Solche Themen sind nicht Monopol der christlichen Religion, sondern ein Anliegen für jeden Mann und jede Frau. Als Christen, Katholiken, Reformierte, haben wir bereits die Antwort. Wir finden sie in den Evangelien, in der Botschaft Jesu.
Noch ist nichts verloren
Die religiöse Überzeugung, die der heutigen Erwachsenengeneration in Vergleich zu der vorangehenden Generation fehlt, ist die Folge einer missglückten Neuformulierung der Glaubensinhalte. Die Folge davon sind Orientierungslosigkeit und ein sich verbreitender Relativismus. Noch ist aber nichts verloren! Wir können immer wieder neu beginnen, ohne alte Mechanismen und Schemata zu wiederholen und vor allem ohne «christliche Fundamentalismen» zu generieren.
Meiner Meinung nach sollten wir heute die Verbindung zwischen Glauben und Leben wieder herstellen, zwischen dem was wir in der Bibel lesen und unserem Alltag.
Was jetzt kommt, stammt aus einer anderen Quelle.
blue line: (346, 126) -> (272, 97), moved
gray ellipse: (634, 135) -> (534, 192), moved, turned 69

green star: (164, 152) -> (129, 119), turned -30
So werden wir Gott in uns spüren und nicht weit weg von uns.
Die Logik, wonach die Kinder später selber entscheiden sollen, in was sie glauben wollen, teile ich nicht. Das funktioniert nicht bei den menschlichen Fragen und wird auch bei den spirituellen Anliegen nicht funktionieren. Jeder Vater und jede Mutter sind von Anfang an bemüht, ihren Kindern allmählich die Werte und Prinzipien zu vermitteln, in denen sie selber glauben, so zum Beispiel den Unterschied zwischen Gutem und Bösem oder die Wertung richtig oder falsch.
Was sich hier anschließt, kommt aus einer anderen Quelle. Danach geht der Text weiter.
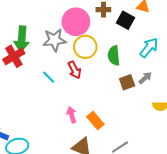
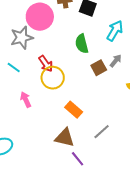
yellow circle: (85, 47) -> (53, 78), moved
cyan line: (49, 77) -> (14, 68), moved
pink arrow: (72, 115) -> (26, 100), moved

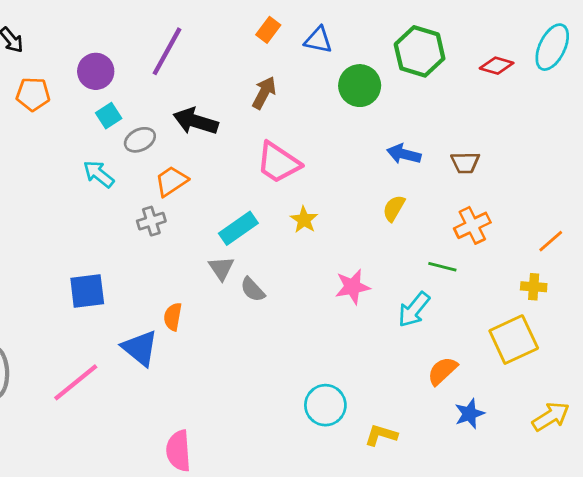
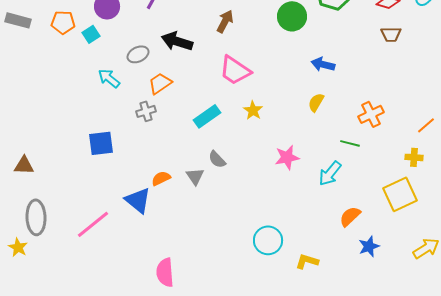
cyan square: (109, 116) -> (91, 34), moved
brown trapezoid: (465, 163) -> (391, 34), moved
gray triangle: (221, 268) -> (195, 176), moved
blue square: (87, 291) -> (101, 143), moved
orange semicircle: (173, 317) -> (161, 178), turned 54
Die Logik, wonach die Kinder später selber entscheiden sollen, in was sie glauben wollen, teile ich nicht.
Jeder Erwachsene gibt den eignen Kindern und Heranwachsenden Anhaltspunkte und Regeln weiter. Auf der gleichen Art und Weise sollte jede und jeder die eigenen spirituellen Überzeugungen weitergeben, wohl im Wissen, dass die Kinder später, als Erwachsene, ihren eigenen Weg gehen werden.
Und nun komme ich zur letzten Frage von Autor Philipp Loser in seinem Aritkel: «Wie kann mein Sohn Antworten von jemandem erwarten, der auch nur Fragen hat?» Oder, anders formuliert: Wie kommt man heute zu festen Überzeugungen im Glauben?
Dazu schildere ich kurz, was wir aktuell in unserer Pfarrei anbieten und erleben: Durch die wachsende Kenntnis des Evangeliums wollen wir das Wort und Botschaft Jesu neu entdecken und vertiefen. Der Dialog soll wachsen – untereinander in der Gemeinschaft und mit den Gläubigen, die zuhören können und ihren Glauben mit dem Leben bezeugen. In der Kirche als Institution wollen wir mit Geduld und Barmherzigkeit wirken, im Wissen, dass sie aus Menschen besteht und daher nie vollkommen sein kann.
Wie wir (Sie und ich) an den Wert der Familie glauben, obwohl nicht alle Familien vollkommen sind, so können wir Teil der katholischen Kirche sein – Sie gehören als Getaufter auch dazu – auch wenn uns die volle Überzeugung fehlt. Es genügt, sich auf den Weg zu machen und sich unterwegs auf der Suche nach der Wahrheit zu fühlen.